A total of 710,852 COVID-19 vaccine doses have been administered in Toronto as the city continues to work with health-care partners, pharmacies and Toronto Public Health in its rollout plan.
Currently, people aged 50 and older who live in high-risk areas as identified by postal code can book vaccination appointments online or by phone at city-run COVID-19 immunization clinics.
On Saturday, Mayor John Tory received his first dose of the AstraZeneca vaccine at a pharmacy on Queen Street West.
“I hope people will see, first of all it was utterly without any consequence or pain of any kind whatsoever and secondly, understand that any of the vaccines that have been approved, they wouldn’t have been approved by Health Canada if they weren’t safe and effective for people,” Tory said after getting the shot.

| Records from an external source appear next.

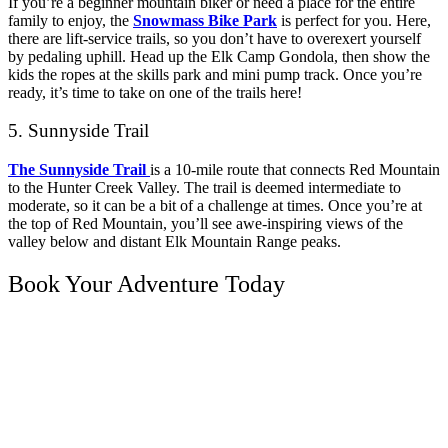
If you’re a beginner mountain biker or need a place for the entire
family to enjoy, the
Snowmass Bike Park
is perfect for you. Here,
there are lift-service trails, so you don’t have to overexert yourself
by pedaling uphill. Head up the Elk Camp Gondola, then show the
kids the ropes at the skills park and mini pump track. Once you’re
ready, it’s time to take on one of the trails here!
5. Sunnyside Trail
The Sunnyside Trail
is a 10-mile route that connects Red Mountain
to the Hunter Creek Valley. The trail is deemed intermediate to
moderate, so it can be a bit of a challenge at times. Once you’re at
the top of Red Mountain, you’ll see awe-inspiring views of the
valley below and distant Elk Mountain Range peaks.
Book Your Adventure Today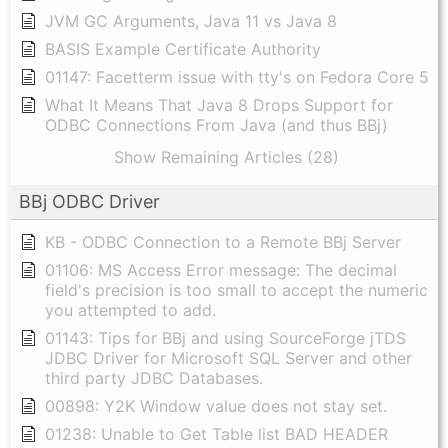
JVM GC Arguments, Java 11 vs Java 8
BASIS Example Certificate Authority
01147: Facetterm issue with tty's on Fedora Core 5
What It Means That Java 8 Drops Support for
ODBC Connections From Java (and thus BBj)
Show Remaining Articles (28)
BBj ODBC Driver
KB - ODBC Connection to a Remote BBj Server
01106: MS Access Error message: The decimal
field's precision is too small to accept the numeric
you attempted to add.
01143: Tips for BBj and using SourceForge jTDS
JDBC Driver for Microsoft SQL Server and other
third party JDBC Databases.
00898: Y2K Window value does not stay set.
01238: Unable to Get Table list BAD HEADER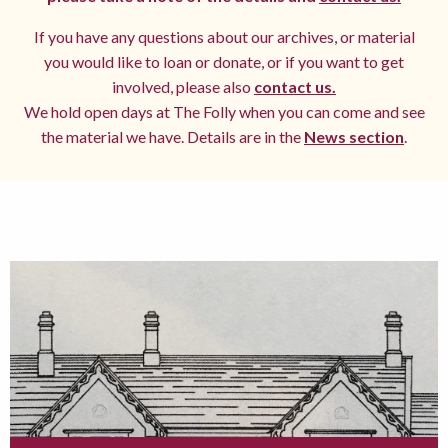
If you have any questions about our archives, or material
you would like to loan or donate, or if you want to get
involved, please also
contact us.
We hold open days at The Folly when you can come and see
the material we have. Details are in the
News section
.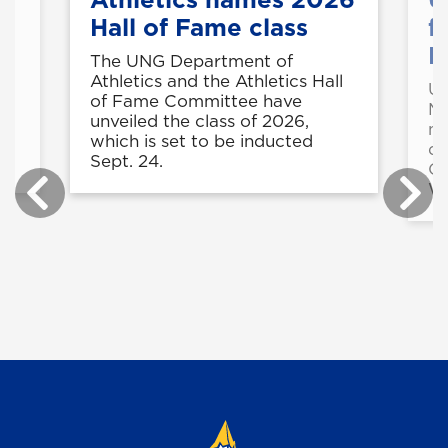
Hall of Fame class
f
M
t
The UNG Department of
e
Athletics and the Athletics Hall
UN
in
of Fame Committee have
Ma
unveiled the class of 2026,
mo
r
which is set to be inducted
du
.
Sept. 24.
Co
Wi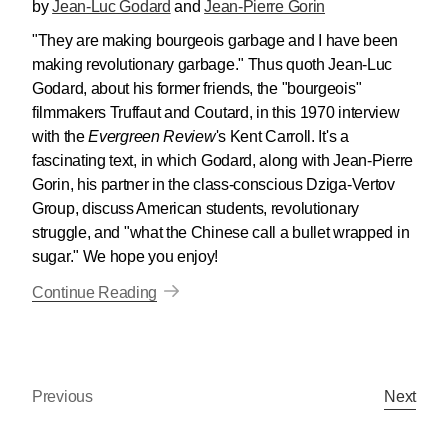
by
Jean-Luc Godard
and
Jean-Pierre Gorin
"They are making bourgeois garbage and I have been
making revolutionary garbage." Thus quoth Jean-Luc
Godard, about his former friends, the "bourgeois"
filmmakers Truffaut and Coutard, in this 1970 interview
with the
Evergreen Review
's Kent Carroll. It's a
fascinating text, in which Godard, along with Jean-Pierre
Gorin, his partner in the class-conscious Dziga-Vertov
Group, discuss American students, revolutionary
struggle, and "what the Chinese call a bullet wrapped in
sugar." We hope you enjoy!
Continue Reading
Previous
Next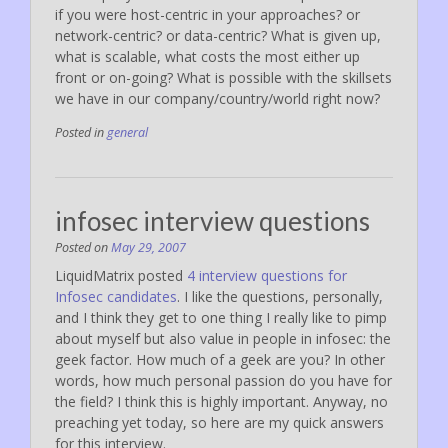
if you were host-centric in your approaches? or
network-centric? or data-centric? What is given up,
what is scalable, what costs the most either up
front or on-going? What is possible with the skillsets
we have in our company/country/world right now?
Posted in
general
infosec interview questions
Posted on
May 29, 2007
LiquidMatrix posted
4 interview questions for
Infosec candidates
. I like the questions, personally,
and I think they get to one thing I really like to pimp
about myself but also value in people in infosec: the
geek factor. How much of a geek are you? In other
words, how much personal passion do you have for
the field? I think this is highly important. Anyway, no
preaching yet today, so here are my quick answers
for this interview.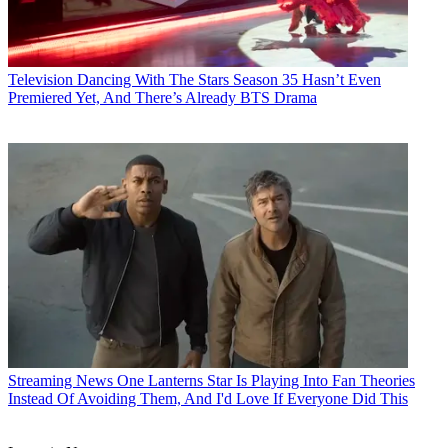
Television
Dancing With The Stars Season 35 Hasn’t Even
Premiered Yet, And There’s Already BTS Drama
Streaming News
One Lanterns Star Is Playing Into Fan Theories
Instead Of Avoiding Them, And I'd Love If Everyone Did This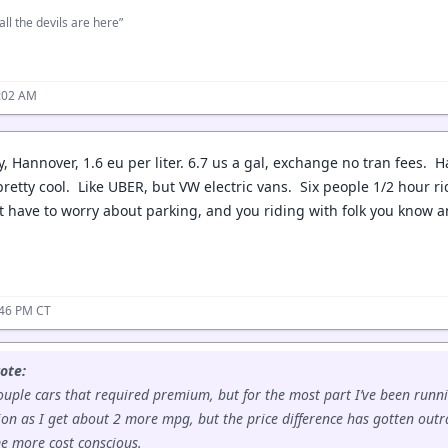
all the devils are here”
:02 AM
, Hannover, 1.6 eu per liter. 6.7 us a gal, exchange no tran fees. 
retty cool. Like UBER, but VW electric vans. Six people 1/2 hour ri
t have to worry about parking, and you riding with folk you know an
:46 PM CT
ote:
ouple cars that required premium, but for the most part I’ve been runn
on as I get about 2 more mpg, but the price difference has gotten out
me more cost conscious.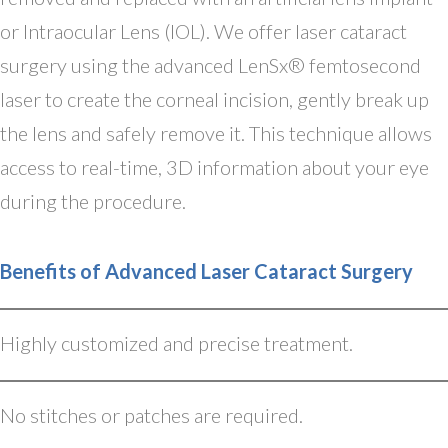
or Intraocular Lens (IOL). We offer laser cataract
surgery using the advanced LenSx® femtosecond
laser to create the corneal incision, gently break up
the lens and safely remove it. This technique allows
access to real-time, 3D information about your eye
during the procedure.
Benefits of Advanced Laser Cataract Surgery
Highly customized and precise treatment.
No stitches or patches are required.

“This one was the AstraZeneca one and I’m completely confident taking it because it has been approved by our Health Canada and it has been given to millions of people around the world.
“I think what’s really important is just get vaccinated, it doesn’t matter which one, just get a vaccination if you are eligible,” Tory added.

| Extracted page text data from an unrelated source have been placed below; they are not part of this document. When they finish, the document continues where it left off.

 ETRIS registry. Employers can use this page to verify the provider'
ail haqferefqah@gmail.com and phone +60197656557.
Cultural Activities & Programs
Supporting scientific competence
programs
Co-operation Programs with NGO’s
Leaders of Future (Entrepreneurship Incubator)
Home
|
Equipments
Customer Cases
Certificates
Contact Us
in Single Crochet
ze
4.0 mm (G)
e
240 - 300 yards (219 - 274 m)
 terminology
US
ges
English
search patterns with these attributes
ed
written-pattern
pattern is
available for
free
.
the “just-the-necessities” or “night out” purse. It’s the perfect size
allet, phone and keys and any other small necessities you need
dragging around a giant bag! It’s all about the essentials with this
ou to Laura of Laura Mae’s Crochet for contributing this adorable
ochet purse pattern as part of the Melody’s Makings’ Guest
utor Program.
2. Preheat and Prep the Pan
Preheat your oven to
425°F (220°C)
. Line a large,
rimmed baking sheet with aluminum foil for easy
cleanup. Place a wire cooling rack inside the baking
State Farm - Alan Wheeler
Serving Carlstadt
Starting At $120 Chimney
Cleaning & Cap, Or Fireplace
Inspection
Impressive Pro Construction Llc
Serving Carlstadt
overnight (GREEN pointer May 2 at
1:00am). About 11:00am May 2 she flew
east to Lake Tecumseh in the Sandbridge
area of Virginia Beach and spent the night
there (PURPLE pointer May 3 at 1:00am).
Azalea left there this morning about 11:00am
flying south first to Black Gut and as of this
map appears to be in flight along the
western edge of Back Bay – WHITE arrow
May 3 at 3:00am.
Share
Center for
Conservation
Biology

Vaccinating essential workers where they live
Following this week’s provincial announcement that everyone in Ontario’s hardest-hit neighbourhoods aged 18 and up can get vaccinated, Toronto’s approach is shifting further toward vaccinating essential workers where they live — in areas where we know there are high COVID-19 case counts, the city said in a news release on Saturday.
It says hospital and health-care partners have clinics up and running, vaccinating residents in hot spot neighbourhoods right now.
Several neighbourhoods in and around Toronto are home to the largest proportion of racialized workers who have disproportionately borne the impact of the pandemic. Yet, they were not included in phase one of the province’s vaccination rollout.
In Toronto’s east end, Michael Garron Hospital is hoping to administer 1,000 doses of Moderna’s COVID-19 vaccine on Saturday to residents in two hard-hit neighbourhoods, Thorncliffe Park and Flemingdon Park.
Abdullah Alazzawi said he got to the site at 5 a.m. to secure a spot in the line.
“It’s an amazing feeling, I feel more alive, more free,” he told CBC News.
“I think more people should get the vaccine.”
Alazzawi said it was a hectic process but was worth the wait.
“I think they should speed up the process a little bit, get a lot more people vaccinated so a lot more people have a chance to be safe and live with their loved ones safely,” he said.
More than 222,000 appointments booked
On Friday, Scarborough Health Network held a mobile clinic at a high school in a hot spot neighbourhood where they vaccinated staff and students.
As of Saturday morning, the city says approximately 222,085 people have booked COVID-19 vaccination appointments at a city-run clinic, an increase of 52,115 people since the vaccine eligibility was expanded on Friday.
The city says there are appointments still available and eligible residents are encouraged to book an appointment through the dark blue ‘Book a Vaccine‘ button with the added option of booking by phone through the provincial vaccine information line at 1-888-999-6488.
The city and health-care partners are working to operate a total of approximately 34 clinics Saturday, including mobile teams and on-site clinics, to vaccinate priority groups identified by the province of Ontario’s priority framework.
These clinics are only vaccinating those in the priority groups who have confirmed appointments.